Scientific classification
- Kingdom: Plantae
- Clade: Tracheophytes
- Clade: Angiosperms
- Clade: Eudicots
- Clade: Rosids
- Order: Fabales
- Family: Fabaceae
- Subfamily: Faboideae
- Genus: Astragalus
- Species: A. trichopodus
- Binomial name: Astragalus trichopodus (Nutt.) A.Gray

= Astragalus trichopodus =

- Authority: (Nutt.) A.Gray |
- Conservation status: G3

Species of legume

Astragalus trichopodus is a species of legume known by the common name Santa Barbara milk vetch. It is native to southern California and Baja California, where it grows in several types of open habitat, including in the Transverse Ranges and Mojave Desert.

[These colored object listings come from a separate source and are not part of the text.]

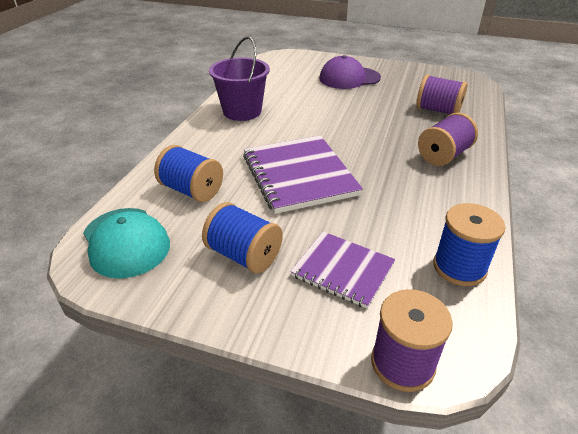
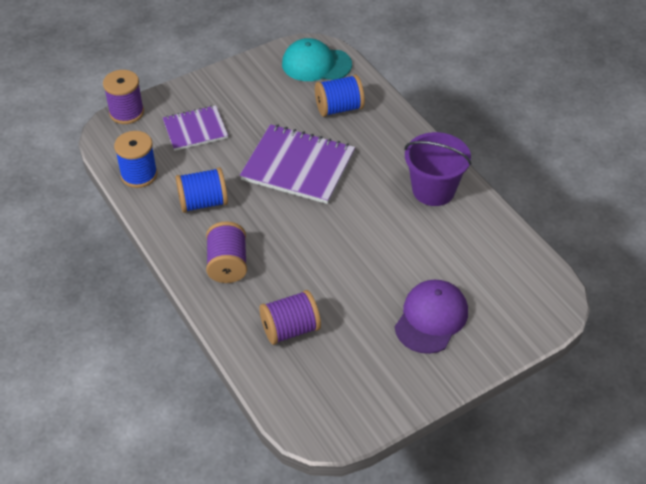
camera: 130 degrees right, 10 degrees up
blue spool [202,202,283,274] -> blue spool moved to [176,168,228,213]

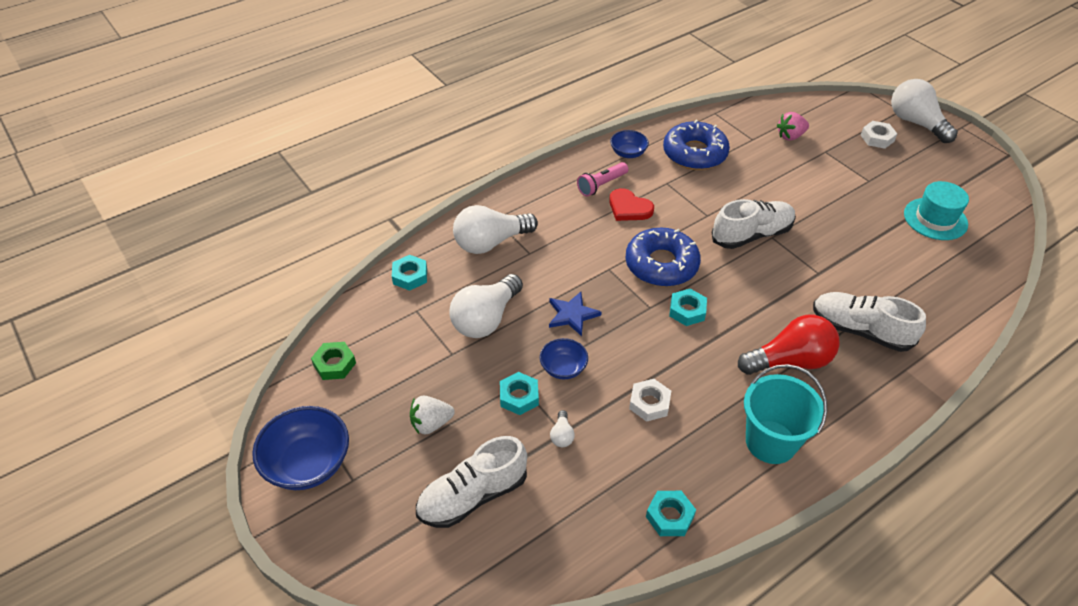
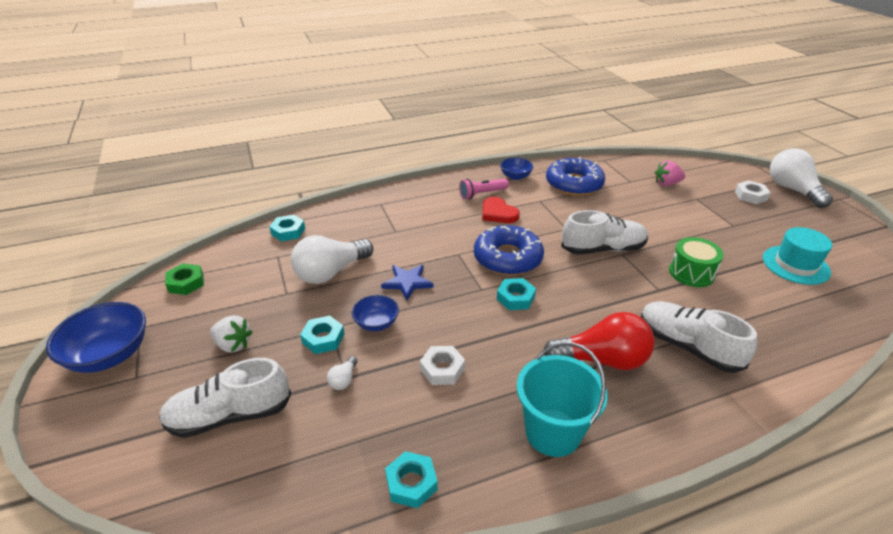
camera: 15 degrees right, 10 degrees down
white strawberry [410,396,455,435] -> white strawberry turned 150 degrees counterclockwise [210,315,252,353]
white light bulb [453,205,538,254] -> none
none -> green drum [669,237,724,287]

The species has three subspecies:

Astraglus trichopodus var. antiselli - Antisell's milkvetch

Astraglus trichopodus var. lonchus - Southern California milkvetch

Astraglus trichopodus var. trichopodus - Santa Barbara milkvetch

==Description==
This is a robust perennial herb producing a branching stem up to about a meter in maximum height. The hairy stem is lined with many leaves each up to 20 cm long which are made up of several pairs of widely spaced lance-shaped leaflets each up to 2.5 cm in length. The inflorescence is a raceme of up to 50 flowers which are cream colored and sometimes tinted with light purple. Each flower is 2 to 3 cm long including its tubular base of sepals. The species' blooming period is from February to June.

The fruit is a laterally compressed, slightly inflated legume pod up to 4 to 5 cm long which dries to a papery texture. The fruits hang in bunches where they develop from the inflorescence. Each pod contains many seeds.

== Distribution and habitat ==
The plant is endemic and native to southern California and its range also extends to Baja California. It can be found in coastal sage scrub and grassland communities.

It is most commonly found in the months of March, April, and May.

Its conservation status is listed as G3, which means it is vulnerable.

== Ecology ==
Astragalus trichopodus supports several different species of butterflies and is the host plant for the Reakirt's blue, the arrowhead blue, the marine blue, Queen Alexandra's sulphur, and the critically endangered Palos Verdes blue butterfly.

The species was once thought to be the only host plant for Palos Verdes blue butterflies, but larvae have since been found to feed on Acmispon glaber as well.